WORK INSTRUCTIONS ::
After finding "Гарантия, год" in the material below, output its line and every line after it through the last, exactly, but not the pictures.

PROVIDED DATA ::
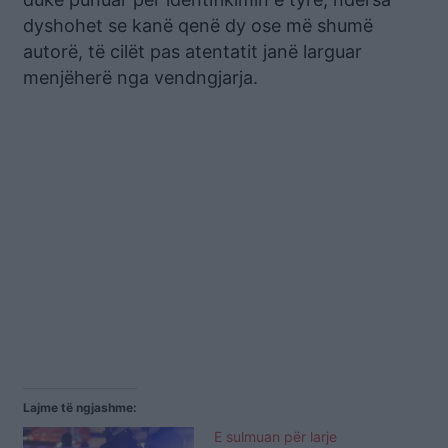
dyshohet se kanë qenë dy ose më shumë
autorë, të cilët pas atentatit janë larguar
menjëherë nga vendngjarja.
Lajme të ngjashme:
E sulmuan për larje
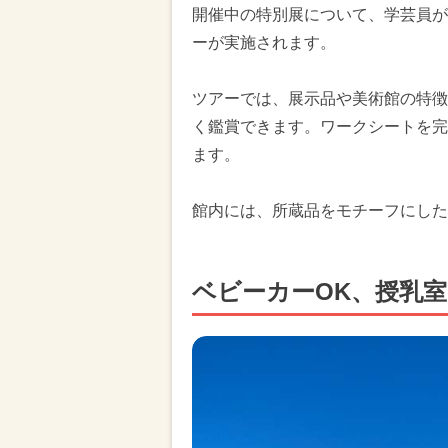
開催中の特別展について、学芸員が
ーが実施されます。
ツアーでは、展示品や美術館の特徴
く鑑賞できます。ワークシートを完
ます。
館内には、所蔵品をモチーフにした
ベビーカーOK、授乳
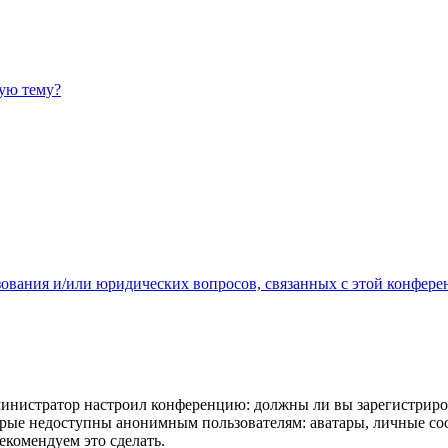
ную тему?
зования и/или юридических вопросов, связанных с этой конфере
администратор настроил конференцию: должны ли вы зарегистриро
рые недоступны анонимным пользователям: аватары, личные сообщ
екомендуем это сделать.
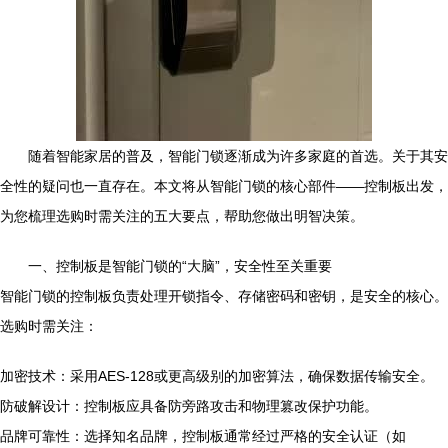
随着智能家居的普及，智能门锁逐渐成为许多家庭的首选。关于其安
全性的疑问也一直存在。本文将从智能门锁的核心部件——控制板出发，
为您梳理选购时需关注的五大要点，帮助您做出明智决策。
一、控制板是智能门锁的“大脑”，安全性至关重要
智能门锁的控制板负责处理开锁指令、存储密码和密钥，是安全的核心。
选购时需关注：
加密技术：采用AES-128或更高级别的加密算法，确保数据传输安全。
防破解设计：控制板应具备防旁路攻击和物理篡改保护功能。
品牌可靠性：选择知名品牌，控制板通常经过严格的安全认证（如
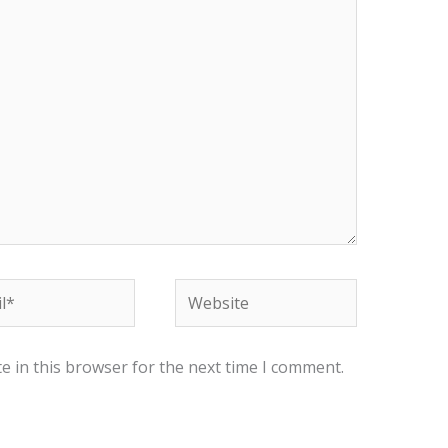
*
Website
e in this browser for the next time I comment.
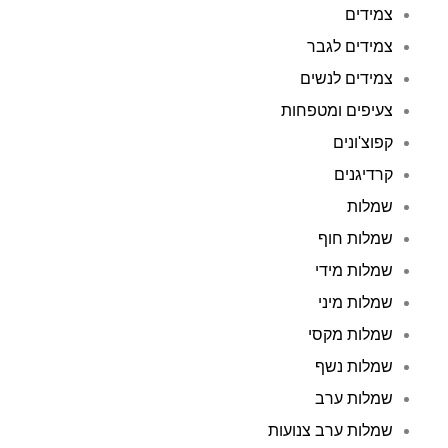
צמידים
צמידים לגבר
צמידים לנשים
צעיפים ומטפחות
קפוצ'ונים
קרדיגנים
שמלות
שמלות חוף
שמלות מידי
שמלות מיני
שמלות מקסי
שמלות נשף
שמלות ערב
שמלות ערב צנועות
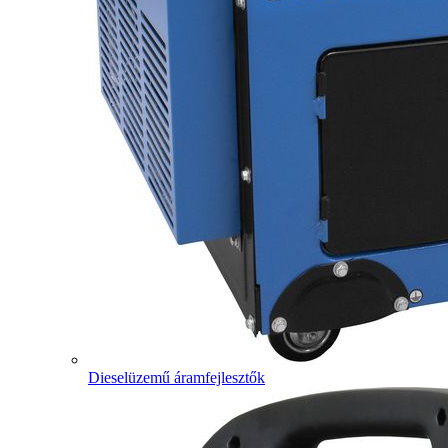
Dieselüzemű áramfejlesztők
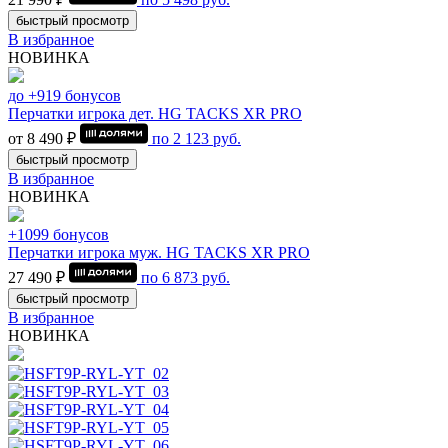
быстрый просмотр
В избранное
НОВИНКА
до +919 бонусов
Перчатки игрока дет. HG TACKS XR PRO
от 8 490 ₽
по
2 123
руб.
быстрый просмотр
В избранное
НОВИНКА
+1099 бонусов
Перчатки игрока муж. HG TACKS XR PRO
27 490 ₽
по
6 873
руб.
быстрый просмотр
В избранное
НОВИНКА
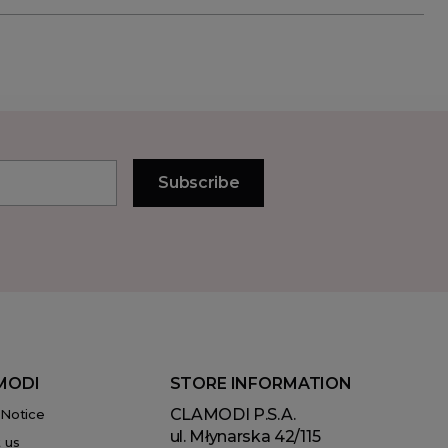
MODI
STORE INFORMATION
CLAMODI P.S.A.
 Notice
ul. Młynarska 42/115
 us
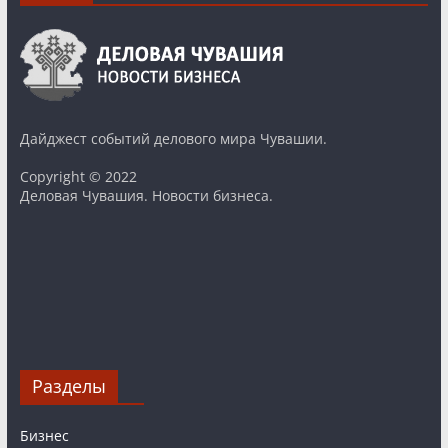
Дайджест событий делового мира Чувашии.
Copyright © 2022
Деловая Чувашия. Новости бизнеса.
Разделы
Бизнес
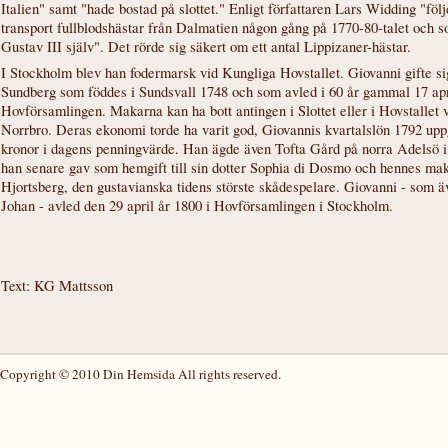
Italien" samt "hade bostad på slottet." Enligt författaren Lars Widding "fö
transport fullblodshästar från Dalmatien någon gång på 1770-80-talet och 
Gustav III själv". Det rörde sig säkert om ett antal Lippizaner-hästar.
I Stockholm blev han fodermarsk vid Kungliga Hovstallet. Giovanni gifte s
Sundberg som föddes i Sundsvall 1748 och som avled i 60 år gammal 17 apr
Hovförsamlingen. Makarna kan ha bott antingen i Slottet eller i Hovstallet
Norrbro. Deras ekonomi torde ha varit god, Giovannis kvartalslön 1792 uppg
kronor i dagens penningvärde. Han ägde även Tofta Gård på norra Adelsö
han senare gav som hemgift till sin dotter Sophia di Dosmo och hennes ma
Hjortsberg, den gustavianska tidens störste skådespelare. Giovanni - som ä
Johan - avled den 29 april år 1800 i Hovförsamlingen i Stockholm.
Text: KG Mattsson
Copyright © 2010 Din Hemsida All rights reserved.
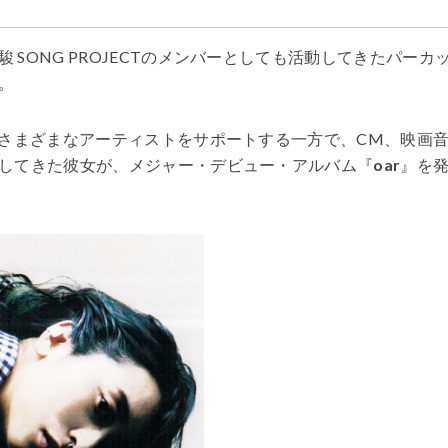
SONG PROJECTのメンバーとしても活動してきたパーカ
。
どさまざまなアーティストをサポートする一方で、CM、映画
してきた彼女が、メジャー・デビュー・アルバム『
oar
』を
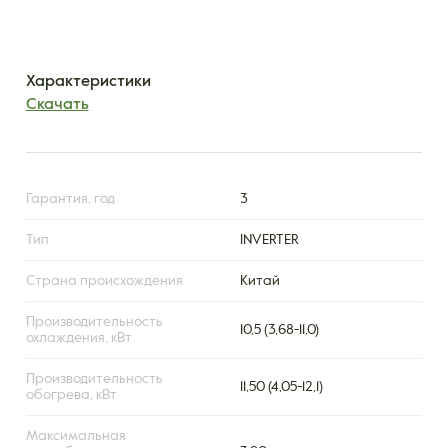
Характеристики
Скачать
Гарантия, год
3
Тип
INVERTER
Страна происхождения
Китай
Производительность
10,5 (3,68-11,0)
охлаждения, кВт
Производительность
11,50 (4,05-12,1)
обогрева, кВт
Максимальная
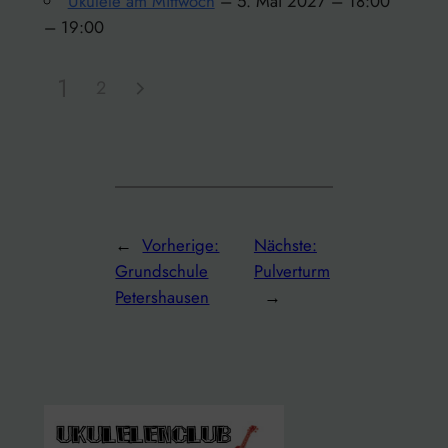
Ukulele am Mittwoch
– 5. Mai 2027 – 18:00
– 19:00
1
2
←
Vorherige:
Nächste:
Grundschule
Pulverturm
Petershausen
→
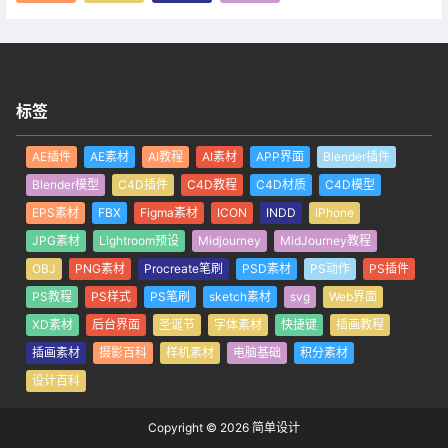
标签
AE插件
AE素材
AI教程
AI素材
APP界面
Blender插件
Blender模型
C4D插件
C4D教程
C4D材质
C4D模型
EPS素材
FBX
Figma素材
ICON
INDD
iPhone
JPG素材
Lightroom预设
Midjourney
MidJourney教程
OBJ
PNG素材
Procreate笔刷
PSD素材
PS动作
PS插件
PS教程
PS样式
PS笔刷
sketch素材
svg
Web界面
XD素材
后台界面
圣诞节
字体素材
快捷键
插画教程
插画素材
摄影百科
样机素材
电脑基础
积分素材
设计百科
Copyright © 2026
简单设计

TASK ANSWER ::
Гарантия, год
3
Тип
INVERTER
Страна происхождения
Китай
Производительность
10,5 (3,68-11,0)
охлаждения, кВт
Производительность
11,50 (4,05-12,1)
обогрева, кВт
Максимальная
Ukulele am Mittwoch
– 5. Mai 2027 – 18:00
– 19:00
1
2
←
Vorherige:
Nächste:
Grundschule
Pulverturm
Petershausen
→
标签
AE插件
AE素材
AI教程
AI素材
APP界面
Blender插件
Blender模型
C4D插件
C4D教程
C4D材质
C4D模型
EPS素材
FBX
Figma素材
ICON
INDD
iPhone
JPG素材
Lightroom预设
Midjourney
MidJourney教程
OBJ
PNG素材
Procreate笔刷
PSD素材
PS动作
PS插件
PS教程
PS样式
PS笔刷
sketch素材
svg
Web界面
XD素材
后台界面
圣诞节
字体素材
快捷键
插画教程
插画素材
摄影百科
样机素材
电脑基础
积分素材
设计百科
Copyright © 2026
简单设计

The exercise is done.